Your output must match the records exactly, line for line.

Records excerpted from a collection
──────────

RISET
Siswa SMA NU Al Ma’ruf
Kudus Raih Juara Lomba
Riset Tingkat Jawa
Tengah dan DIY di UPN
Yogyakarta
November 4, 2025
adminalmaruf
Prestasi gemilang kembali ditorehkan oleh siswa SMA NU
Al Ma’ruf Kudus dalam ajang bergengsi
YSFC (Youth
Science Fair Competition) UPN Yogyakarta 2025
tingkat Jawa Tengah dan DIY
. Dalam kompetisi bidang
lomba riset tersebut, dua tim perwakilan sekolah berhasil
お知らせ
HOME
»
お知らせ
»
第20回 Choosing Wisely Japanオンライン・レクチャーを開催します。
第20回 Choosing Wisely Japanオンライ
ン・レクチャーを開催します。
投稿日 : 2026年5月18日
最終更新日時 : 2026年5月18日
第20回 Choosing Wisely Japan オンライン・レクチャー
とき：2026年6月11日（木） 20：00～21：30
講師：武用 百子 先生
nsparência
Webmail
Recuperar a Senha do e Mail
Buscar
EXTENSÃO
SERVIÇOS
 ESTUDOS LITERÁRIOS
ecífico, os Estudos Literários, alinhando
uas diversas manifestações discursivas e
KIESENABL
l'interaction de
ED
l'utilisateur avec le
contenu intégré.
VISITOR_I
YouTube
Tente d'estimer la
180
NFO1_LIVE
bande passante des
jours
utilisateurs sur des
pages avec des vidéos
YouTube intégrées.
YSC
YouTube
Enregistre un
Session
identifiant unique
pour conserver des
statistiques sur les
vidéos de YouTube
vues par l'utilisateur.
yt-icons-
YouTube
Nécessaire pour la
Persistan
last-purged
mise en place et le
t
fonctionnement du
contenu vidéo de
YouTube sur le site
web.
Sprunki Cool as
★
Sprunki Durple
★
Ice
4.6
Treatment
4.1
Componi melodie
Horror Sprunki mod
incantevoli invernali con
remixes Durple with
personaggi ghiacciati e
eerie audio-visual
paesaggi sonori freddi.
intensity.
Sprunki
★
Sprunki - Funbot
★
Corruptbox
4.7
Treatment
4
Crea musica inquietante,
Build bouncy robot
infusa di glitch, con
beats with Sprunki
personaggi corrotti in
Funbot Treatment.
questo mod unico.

──────────

# [Result]
RISET
Siswa SMA NU Al Ma’ruf
Kudus Raih Juara Lomba
Riset Tingkat Jawa
Tengah dan DIY di UPN
Yogyakarta
November 4, 2025
adminalmaruf
Prestasi gemilang kembali ditorehkan oleh siswa SMA NU
Al Ma’ruf Kudus dalam ajang bergengsi
YSFC (Youth
Science Fair Competition) UPN Yogyakarta 2025
tingkat Jawa Tengah dan DIY
. Dalam kompetisi bidang
lomba riset tersebut, dua tim perwakilan sekolah berhasil
お知らせ
HOME
»
お知らせ
»
第20回 Choosing Wisely Japanオンライン・レクチャーを開催します。
第20回 Choosing Wisely Japanオンライ
ン・レクチャーを開催します。
投稿日 : 2026年5月18日
最終更新日時 : 2026年5月18日
第20回 Choosing Wisely Japan オンライン・レクチャー
とき：2026年6月11日（木） 20：00～21：30
講師：武用 百子 先生
nsparência
Webmail
Recuperar a Senha do e Mail
Buscar
EXTENSÃO
SERVIÇOS
 ESTUDOS LITERÁRIOS
ecífico, os Estudos Literários, alinhando
uas diversas manifestações discursivas e
KIESENABL
l'interaction de
ED
l'utilisateur avec le
contenu intégré.
VISITOR_I
YouTube
Tente d'estimer la
180
NFO1_LIVE
bande passante des
jours
utilisateurs sur des
pages avec des vidéos
YouTube intégrées.
YSC
YouTube
Enregistre un
Session
identifiant unique
pour conserver des
statistiques sur les
vidéos de YouTube
vues par l'utilisateur.
yt-icons-
YouTube
Nécessaire pour la
Persistan
last-purged
mise en place et le
t
fonctionnement du
contenu vidéo de
YouTube sur le site
web.
Sprunki Cool as
★
Sprunki Durple
★
Ice
4.6
Treatment
4.1
Componi melodie
Horror Sprunki mod
incantevoli invernali con
remixes Durple with
personaggi ghiacciati e
eerie audio-visual
paesaggi sonori freddi.
intensity.
Sprunki
★
Sprunki - Funbot
★
Corruptbox
4.7
Treatment
4
Crea musica inquietante,
Build bouncy robot
infusa di glitch, con
beats with Sprunki
personaggi corrotti in
Funbot Treatment.
questo mod unico.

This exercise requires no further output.